# How do you solve 3cos^2 x - 5cos x -1= 3 sin^2 x?

Sep 1, 2015

$x = 2 n \pi \pm 2 \frac{\pi}{3}$

The description looks long, but I've written every single step so that anyone can understand!

#### Explanation:

3cos^2x−5cosx−1=3sin^2x

$3 \left({\cos}^{2} x - {\sin}^{2} x\right) - 5 \cos x - 1 = 0$

$3 \left({\cos}^{2} x - 1 + {\cos}^{2} x\right) - 5 \cos x - 1 = 0$

$6 {\cos}^{2} x - 5 \cos x - 4 = 0$

from here its just a quadratic equation. you divide it to its factors.

$\left(3 \cos x - 4\right) \left(2 \cos x + 1\right) = 0$

$3 \cos x - 4 = 0$ or $2 \cos x + 1 = 0$
from here u get two possibilities

$\cos x = \frac{4}{3}$ or $\cos x = - \frac{1}{2}$
the first answer cannot be true because the cosines should be between -1 and +1
if u remember the cosine curve u should be able to understand what im talking about.

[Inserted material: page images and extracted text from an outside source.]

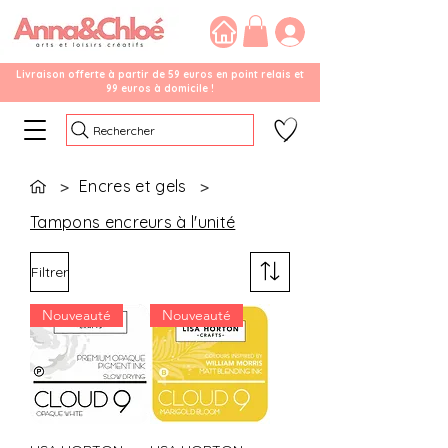
Livraison offerte à partir de 59 euros en point relais et
99 euros à domicile !
Rechercher
Encres et gels
>
>
Tampons encreurs à l'unité
Filtrer
Nouveauté
Nouveauté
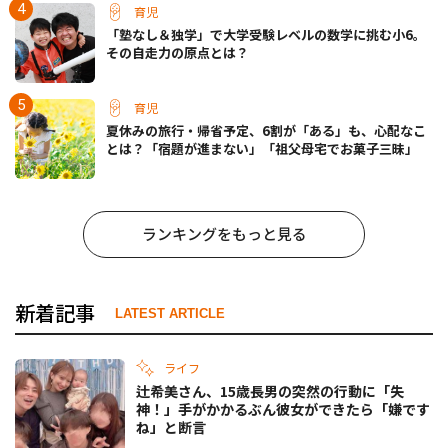
育児
「塾なし＆独学」で大学受験レベルの数学に挑む小6。
その自走力の原点とは？
育児
夏休みの旅行・帰省予定、6割が「ある」も、心配なこ
とは？「宿題が進まない」「祖父母宅でお菓子三昧」
ランキングをもっと見る
新着記事
LATEST ARTICLE
ライフ
辻希美さん、15歳長男の突然の行動に「失
神！」手がかかるぶん彼女ができたら「嫌です
ね」と断言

so we are left with the latter answer

$\cos x = - \frac{\pi}{3}$
$\cos x = \left(\pi - \frac{\pi}{3}\right)$ you dont really have to show this step.. u can do it in your mind ;)
$\cos x = 2 \frac{\pi}{3}$

according to the trig equations $\theta = 2 n \pi \pm \theta$
just replace the correct places of this equations with our answer
$x = 2 n \pi \pm 2 \frac{\pi}{3}$